INSTRUCTIONS FOR THE TASK
Copy every line of the entries that has the string "FLOOR" in it.
>>>
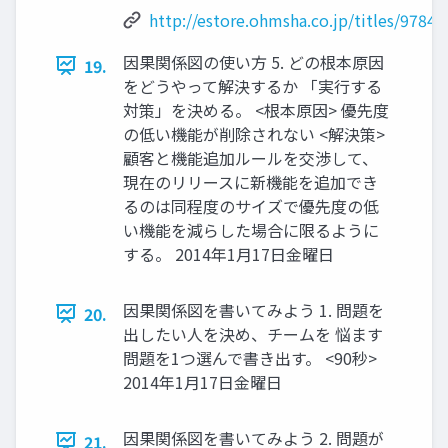
http://estore.ohmsha.co.jp/titles/9784
因果関係図の使い方 5. どの根本原因
19.
をどうやって解決するか 「実行する
対策」を決める。 <根本原因> 優先度
の低い機能が削除されない <解決策>
顧客と機能追加ルールを交渉して、
現在のリリースに新機能を追加でき
るのは同程度のサイズで優先度の低
い機能を減らした場合に限るように
する。 2014年1月17日金曜日
因果関係図を書いてみよう 1. 問題を
20.
出したい人を決め、チームを 悩ます
問題を1つ選んで書き出す。 <90秒>
2014年1月17日金曜日
因果関係図を書いてみよう 2. 問題が
21.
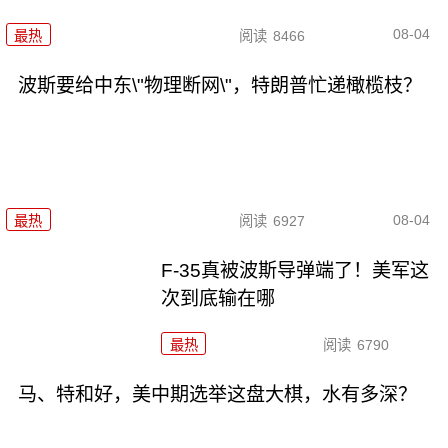
08-04
最热
阅读
8466
波斯要给中东\"物理断网\"，特朗普忙递橄榄枝？
08-04
最热
阅读
6927
F-35真被波斯导弹端了！美军这
次到底输在哪
最热
阅读
6790
马、特和好，美中期选举这盘大棋，水有多深？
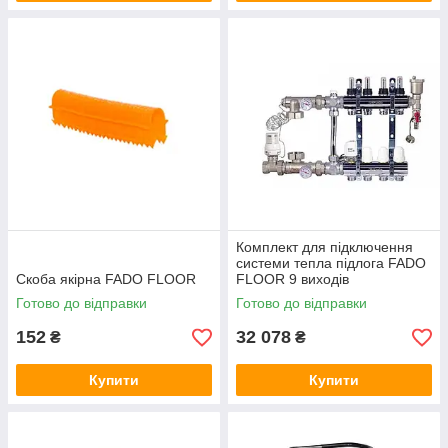
Комплект для підключення
системи тепла підлога FADO
Скоба якірна FADO FLOOR
FLOOR 9 виходів
Готово до відправки
Готово до відправки
152
32 078
₴
₴
Купити
Купити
<<<
EXPECTED ANSWER
Скоба якірна FADO FLOOR
FLOOR 9 виходів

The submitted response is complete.